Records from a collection
--- begin ---

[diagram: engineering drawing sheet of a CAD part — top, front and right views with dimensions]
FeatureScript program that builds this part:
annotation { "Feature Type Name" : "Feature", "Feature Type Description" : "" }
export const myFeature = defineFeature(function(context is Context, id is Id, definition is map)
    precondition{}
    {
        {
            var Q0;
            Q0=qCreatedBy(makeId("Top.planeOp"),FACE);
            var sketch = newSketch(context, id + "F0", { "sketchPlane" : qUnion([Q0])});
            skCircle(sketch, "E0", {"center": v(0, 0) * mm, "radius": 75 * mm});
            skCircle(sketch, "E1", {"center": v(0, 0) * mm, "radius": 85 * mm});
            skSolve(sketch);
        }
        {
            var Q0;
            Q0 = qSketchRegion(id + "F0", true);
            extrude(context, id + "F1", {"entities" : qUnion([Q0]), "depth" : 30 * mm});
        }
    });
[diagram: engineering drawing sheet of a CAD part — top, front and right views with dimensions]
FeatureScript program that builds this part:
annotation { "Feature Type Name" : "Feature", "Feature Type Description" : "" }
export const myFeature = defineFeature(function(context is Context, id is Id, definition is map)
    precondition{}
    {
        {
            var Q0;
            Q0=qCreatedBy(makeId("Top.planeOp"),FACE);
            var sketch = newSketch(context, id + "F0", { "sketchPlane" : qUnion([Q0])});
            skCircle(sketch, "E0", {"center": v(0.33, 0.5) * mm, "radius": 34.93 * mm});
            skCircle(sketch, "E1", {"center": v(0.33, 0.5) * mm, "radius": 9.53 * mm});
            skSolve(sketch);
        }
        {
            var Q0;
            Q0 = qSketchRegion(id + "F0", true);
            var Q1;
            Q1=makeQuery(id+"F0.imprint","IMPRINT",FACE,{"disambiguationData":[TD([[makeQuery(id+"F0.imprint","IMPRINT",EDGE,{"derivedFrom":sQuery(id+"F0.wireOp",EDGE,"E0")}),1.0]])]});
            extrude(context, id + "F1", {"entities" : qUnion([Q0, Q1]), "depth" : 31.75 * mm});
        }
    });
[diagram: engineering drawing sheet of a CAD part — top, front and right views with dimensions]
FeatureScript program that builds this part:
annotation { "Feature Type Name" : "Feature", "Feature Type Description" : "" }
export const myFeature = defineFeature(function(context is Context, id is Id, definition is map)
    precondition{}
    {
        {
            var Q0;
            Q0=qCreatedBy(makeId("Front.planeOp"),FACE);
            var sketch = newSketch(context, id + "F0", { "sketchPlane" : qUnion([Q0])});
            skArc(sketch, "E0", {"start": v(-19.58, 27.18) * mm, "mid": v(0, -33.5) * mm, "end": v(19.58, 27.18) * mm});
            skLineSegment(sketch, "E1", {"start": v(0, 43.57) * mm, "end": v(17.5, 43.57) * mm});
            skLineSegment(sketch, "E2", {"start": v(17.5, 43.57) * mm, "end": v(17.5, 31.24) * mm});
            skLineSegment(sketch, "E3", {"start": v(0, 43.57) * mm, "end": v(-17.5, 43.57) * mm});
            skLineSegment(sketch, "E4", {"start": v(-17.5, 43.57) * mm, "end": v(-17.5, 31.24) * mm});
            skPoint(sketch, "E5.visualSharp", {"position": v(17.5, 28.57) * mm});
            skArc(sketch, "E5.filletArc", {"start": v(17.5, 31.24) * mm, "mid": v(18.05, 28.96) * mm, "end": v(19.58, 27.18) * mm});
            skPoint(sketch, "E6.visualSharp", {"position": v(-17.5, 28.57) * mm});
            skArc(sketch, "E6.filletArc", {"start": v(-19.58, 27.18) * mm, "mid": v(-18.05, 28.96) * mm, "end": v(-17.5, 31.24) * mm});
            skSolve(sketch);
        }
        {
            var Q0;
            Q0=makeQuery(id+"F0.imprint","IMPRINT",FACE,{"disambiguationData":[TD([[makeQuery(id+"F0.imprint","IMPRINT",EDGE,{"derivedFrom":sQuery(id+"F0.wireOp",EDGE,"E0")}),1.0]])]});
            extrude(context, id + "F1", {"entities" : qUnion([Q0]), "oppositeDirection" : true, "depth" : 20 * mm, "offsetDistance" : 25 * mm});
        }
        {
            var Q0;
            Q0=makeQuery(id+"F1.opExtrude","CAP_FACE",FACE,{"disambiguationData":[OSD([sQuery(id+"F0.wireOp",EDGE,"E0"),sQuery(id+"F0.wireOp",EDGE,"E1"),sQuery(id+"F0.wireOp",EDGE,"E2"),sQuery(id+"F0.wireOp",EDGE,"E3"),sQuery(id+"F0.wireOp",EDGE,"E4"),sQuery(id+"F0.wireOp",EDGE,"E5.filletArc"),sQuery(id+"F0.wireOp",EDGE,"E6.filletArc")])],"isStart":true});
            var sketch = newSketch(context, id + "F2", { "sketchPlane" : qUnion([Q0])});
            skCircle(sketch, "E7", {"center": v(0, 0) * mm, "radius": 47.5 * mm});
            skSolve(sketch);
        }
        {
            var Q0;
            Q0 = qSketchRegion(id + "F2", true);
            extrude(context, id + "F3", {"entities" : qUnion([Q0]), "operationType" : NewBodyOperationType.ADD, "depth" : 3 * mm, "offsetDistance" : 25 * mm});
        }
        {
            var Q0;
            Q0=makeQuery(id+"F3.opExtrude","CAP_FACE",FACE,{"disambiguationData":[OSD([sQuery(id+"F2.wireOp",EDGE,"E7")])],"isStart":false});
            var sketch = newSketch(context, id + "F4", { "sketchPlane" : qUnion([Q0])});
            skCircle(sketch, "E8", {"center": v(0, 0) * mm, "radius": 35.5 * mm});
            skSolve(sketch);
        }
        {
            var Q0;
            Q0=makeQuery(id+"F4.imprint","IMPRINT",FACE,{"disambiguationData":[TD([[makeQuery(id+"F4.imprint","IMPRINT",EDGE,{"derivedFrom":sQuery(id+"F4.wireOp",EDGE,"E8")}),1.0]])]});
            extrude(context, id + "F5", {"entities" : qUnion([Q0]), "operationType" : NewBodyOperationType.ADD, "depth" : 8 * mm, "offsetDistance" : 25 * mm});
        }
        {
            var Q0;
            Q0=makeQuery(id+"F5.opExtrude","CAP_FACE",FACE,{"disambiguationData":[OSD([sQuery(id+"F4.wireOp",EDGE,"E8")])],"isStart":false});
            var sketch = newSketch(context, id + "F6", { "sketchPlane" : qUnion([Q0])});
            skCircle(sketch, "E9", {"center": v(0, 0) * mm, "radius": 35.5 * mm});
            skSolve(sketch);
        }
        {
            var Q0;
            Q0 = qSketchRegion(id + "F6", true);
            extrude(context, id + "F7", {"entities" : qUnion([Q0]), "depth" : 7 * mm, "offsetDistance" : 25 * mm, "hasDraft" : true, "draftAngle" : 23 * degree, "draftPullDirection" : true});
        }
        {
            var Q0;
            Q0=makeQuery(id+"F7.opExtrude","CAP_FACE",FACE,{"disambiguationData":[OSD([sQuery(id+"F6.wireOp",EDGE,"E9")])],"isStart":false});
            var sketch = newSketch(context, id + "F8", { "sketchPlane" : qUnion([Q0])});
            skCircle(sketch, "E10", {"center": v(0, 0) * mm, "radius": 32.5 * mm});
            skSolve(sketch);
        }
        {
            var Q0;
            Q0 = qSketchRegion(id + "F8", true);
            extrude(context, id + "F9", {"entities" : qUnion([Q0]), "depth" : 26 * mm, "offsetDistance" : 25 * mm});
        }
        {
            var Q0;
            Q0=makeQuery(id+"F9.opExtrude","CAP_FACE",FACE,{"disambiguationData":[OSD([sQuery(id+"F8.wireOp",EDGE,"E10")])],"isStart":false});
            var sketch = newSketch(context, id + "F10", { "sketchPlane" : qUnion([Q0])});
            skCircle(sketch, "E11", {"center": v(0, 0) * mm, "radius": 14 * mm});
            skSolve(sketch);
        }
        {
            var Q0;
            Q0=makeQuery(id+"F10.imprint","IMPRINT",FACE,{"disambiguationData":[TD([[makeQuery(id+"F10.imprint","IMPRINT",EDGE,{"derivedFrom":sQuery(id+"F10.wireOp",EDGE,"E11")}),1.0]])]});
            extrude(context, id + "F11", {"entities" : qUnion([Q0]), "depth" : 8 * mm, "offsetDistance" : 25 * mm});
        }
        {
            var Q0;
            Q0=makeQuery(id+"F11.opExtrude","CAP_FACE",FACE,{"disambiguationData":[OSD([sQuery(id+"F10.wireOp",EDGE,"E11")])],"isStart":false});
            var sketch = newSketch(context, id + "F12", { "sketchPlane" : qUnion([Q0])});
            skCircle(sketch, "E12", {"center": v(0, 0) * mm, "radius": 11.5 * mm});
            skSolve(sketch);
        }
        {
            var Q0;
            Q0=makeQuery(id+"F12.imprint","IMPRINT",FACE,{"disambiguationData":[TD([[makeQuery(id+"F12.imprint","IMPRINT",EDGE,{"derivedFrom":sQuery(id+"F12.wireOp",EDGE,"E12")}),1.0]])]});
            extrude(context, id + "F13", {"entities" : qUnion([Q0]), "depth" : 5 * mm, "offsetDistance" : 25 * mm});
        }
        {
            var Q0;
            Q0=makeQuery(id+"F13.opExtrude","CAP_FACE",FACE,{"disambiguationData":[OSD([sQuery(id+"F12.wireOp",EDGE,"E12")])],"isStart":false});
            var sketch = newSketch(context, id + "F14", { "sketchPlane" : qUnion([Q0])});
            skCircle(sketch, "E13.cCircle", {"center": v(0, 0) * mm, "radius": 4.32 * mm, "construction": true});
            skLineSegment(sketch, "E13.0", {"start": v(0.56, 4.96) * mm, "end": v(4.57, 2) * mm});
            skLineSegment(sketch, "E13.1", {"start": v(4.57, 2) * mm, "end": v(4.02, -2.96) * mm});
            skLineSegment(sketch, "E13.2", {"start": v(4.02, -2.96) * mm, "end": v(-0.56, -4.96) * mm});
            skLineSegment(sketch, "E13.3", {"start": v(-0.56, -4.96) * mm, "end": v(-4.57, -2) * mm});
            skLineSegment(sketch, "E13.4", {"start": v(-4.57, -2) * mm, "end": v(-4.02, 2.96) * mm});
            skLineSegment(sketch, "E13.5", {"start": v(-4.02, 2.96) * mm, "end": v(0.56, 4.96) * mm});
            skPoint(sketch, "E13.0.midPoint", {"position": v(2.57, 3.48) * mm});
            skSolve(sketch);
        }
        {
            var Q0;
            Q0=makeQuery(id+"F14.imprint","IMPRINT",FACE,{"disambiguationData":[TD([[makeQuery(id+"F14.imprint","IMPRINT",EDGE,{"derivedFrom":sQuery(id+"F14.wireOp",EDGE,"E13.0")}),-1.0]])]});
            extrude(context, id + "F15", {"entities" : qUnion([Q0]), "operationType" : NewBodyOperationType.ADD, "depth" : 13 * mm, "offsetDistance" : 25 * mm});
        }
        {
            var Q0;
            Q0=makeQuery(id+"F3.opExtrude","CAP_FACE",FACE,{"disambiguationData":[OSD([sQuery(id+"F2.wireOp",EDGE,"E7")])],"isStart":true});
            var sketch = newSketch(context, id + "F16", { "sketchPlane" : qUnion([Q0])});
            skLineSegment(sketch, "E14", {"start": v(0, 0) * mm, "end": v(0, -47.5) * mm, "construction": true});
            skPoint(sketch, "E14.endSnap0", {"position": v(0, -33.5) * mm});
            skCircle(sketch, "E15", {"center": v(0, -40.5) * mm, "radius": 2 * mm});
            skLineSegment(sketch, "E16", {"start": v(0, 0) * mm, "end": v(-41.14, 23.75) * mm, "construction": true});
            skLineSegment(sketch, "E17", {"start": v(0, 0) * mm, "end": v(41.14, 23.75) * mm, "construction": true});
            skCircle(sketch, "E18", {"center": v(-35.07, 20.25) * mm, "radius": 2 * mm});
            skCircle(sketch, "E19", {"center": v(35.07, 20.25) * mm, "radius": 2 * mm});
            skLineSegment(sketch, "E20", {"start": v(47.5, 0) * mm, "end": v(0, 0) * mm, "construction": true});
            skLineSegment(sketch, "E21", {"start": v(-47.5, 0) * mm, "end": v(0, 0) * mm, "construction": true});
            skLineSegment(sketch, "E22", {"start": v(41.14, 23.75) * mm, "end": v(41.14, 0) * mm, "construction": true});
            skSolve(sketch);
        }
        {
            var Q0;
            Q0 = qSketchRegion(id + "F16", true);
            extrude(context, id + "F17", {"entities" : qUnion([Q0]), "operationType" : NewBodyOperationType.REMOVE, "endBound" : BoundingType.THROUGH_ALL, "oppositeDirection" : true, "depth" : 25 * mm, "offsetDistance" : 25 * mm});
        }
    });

--- end ---

Problem details
Count the lines of the records that contain the string "position", with case counting, and give only the number.

Answer below
4